▸ **Extract provided**
--------------------

Tuesday, October 24, 2006

Anime...

Once again i have read the ever inspiring story of Fruits Basket...

For some reason every time i read this story, it gives an impact to me...i don't know why...maybe that's why it became the 1st hit manga in america..

This story is full of deep thoughts that could really help teenagers...and give impact to their lives...honestly? it can really do..

Fruits Basket is a very nice and beautiful story that the writer itself is such a deep thinker that it gives impact to the readers...i want to finish the story...but then it hurts me even more as i come to read it...

WEird ei? why would i get hurt with simply just reading a comic book...you know why i'm so hurt?...coz im jealous...im so jealous that the writer got the same idea as i did...

Even before i have read fruits basket, the idea was already in my mind...I thought it'll make a great story coz its main goal is to help teenagers and touch their lives...but then...Fruits Basket...i lost...

Even if i try and publish my manga someday...wont the reader's say, "isn't this just like Fruits Basket?, all filipino's are the same getting the ideas from other movies or other stories..."

Would it hurt if smeone said that to you?... I can't even compromise anymore...

My heart is so confused right now...hurt...sad...and in realy pain... The story that i've been trying to write, i've been trying to finish has been already finished by soemone else...my idea my original idea is seen as only 'copied'... The title of my Story "seeds of seceret" is copied... no matter how many times i compromise with other people...tehy'd only see my story as 'copied'...

Now question drift to my mind if i should still continue my story...or should i stop it?...

--------------------

▸ **Data section**
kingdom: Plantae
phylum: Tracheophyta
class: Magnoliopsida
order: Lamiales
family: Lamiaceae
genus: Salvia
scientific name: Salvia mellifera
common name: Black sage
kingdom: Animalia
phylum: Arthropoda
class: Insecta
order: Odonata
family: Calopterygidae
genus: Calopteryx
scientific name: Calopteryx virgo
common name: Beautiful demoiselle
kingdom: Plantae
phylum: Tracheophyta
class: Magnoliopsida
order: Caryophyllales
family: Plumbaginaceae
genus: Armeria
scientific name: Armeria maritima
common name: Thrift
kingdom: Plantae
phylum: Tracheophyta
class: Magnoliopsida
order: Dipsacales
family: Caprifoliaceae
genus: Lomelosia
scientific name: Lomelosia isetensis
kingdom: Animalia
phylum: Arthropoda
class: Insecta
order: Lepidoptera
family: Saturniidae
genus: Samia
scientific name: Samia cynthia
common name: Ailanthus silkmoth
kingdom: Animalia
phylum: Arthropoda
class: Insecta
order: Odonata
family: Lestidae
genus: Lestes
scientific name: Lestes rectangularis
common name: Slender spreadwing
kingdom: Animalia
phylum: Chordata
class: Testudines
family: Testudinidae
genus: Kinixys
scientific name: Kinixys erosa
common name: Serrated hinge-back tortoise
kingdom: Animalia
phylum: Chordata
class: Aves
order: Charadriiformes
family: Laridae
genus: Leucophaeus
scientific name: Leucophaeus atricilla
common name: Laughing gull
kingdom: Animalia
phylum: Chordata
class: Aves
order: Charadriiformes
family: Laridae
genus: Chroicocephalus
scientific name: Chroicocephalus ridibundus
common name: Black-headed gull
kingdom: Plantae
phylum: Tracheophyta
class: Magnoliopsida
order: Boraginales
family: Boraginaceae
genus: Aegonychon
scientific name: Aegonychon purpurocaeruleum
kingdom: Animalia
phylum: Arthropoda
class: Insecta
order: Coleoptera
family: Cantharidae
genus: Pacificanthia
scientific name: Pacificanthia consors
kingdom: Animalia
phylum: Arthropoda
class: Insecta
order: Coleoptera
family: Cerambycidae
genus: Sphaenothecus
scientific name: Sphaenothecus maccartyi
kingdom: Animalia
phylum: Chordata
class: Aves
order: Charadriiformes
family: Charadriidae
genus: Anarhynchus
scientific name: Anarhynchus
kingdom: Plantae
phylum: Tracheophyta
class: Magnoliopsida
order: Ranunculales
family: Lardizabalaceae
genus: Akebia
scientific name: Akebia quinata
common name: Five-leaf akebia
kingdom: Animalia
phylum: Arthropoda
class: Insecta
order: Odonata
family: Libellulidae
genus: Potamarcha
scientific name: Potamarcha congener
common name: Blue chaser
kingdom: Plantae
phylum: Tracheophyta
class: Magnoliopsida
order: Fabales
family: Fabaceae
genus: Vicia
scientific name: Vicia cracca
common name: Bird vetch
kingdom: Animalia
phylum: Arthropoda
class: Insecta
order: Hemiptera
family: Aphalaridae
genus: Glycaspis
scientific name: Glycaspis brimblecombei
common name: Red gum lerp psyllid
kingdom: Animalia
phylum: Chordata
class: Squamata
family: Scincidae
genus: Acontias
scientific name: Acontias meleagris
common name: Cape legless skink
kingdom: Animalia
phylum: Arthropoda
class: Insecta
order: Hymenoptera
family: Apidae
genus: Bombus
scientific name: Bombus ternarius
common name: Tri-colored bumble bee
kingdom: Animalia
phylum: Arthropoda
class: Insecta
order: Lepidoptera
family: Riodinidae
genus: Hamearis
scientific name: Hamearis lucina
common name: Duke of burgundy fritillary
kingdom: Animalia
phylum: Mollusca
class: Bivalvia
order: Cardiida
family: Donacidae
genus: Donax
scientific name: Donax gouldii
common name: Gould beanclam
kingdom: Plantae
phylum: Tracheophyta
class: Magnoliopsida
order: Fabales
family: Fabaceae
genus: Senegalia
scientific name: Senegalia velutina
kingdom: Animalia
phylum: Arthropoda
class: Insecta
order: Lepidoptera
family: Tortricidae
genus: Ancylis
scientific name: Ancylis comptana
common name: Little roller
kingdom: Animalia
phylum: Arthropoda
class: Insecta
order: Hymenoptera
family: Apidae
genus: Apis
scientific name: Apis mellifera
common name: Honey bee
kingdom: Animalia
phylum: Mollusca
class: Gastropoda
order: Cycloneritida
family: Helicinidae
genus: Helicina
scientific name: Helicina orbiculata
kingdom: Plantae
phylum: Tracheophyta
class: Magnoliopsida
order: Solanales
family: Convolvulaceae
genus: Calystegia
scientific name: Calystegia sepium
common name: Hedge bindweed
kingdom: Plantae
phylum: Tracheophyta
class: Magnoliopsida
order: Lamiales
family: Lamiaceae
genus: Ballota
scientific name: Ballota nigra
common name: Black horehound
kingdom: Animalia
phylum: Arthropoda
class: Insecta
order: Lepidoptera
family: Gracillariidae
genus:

--------------------

▸ **Requirement**
In the blog post about Fruits Basket, what does the writer say was the main goal of the story idea they had before reading Fruits Basket?

▸ **Exercise answer**
Its main goal was to help teenagers and touch their lives.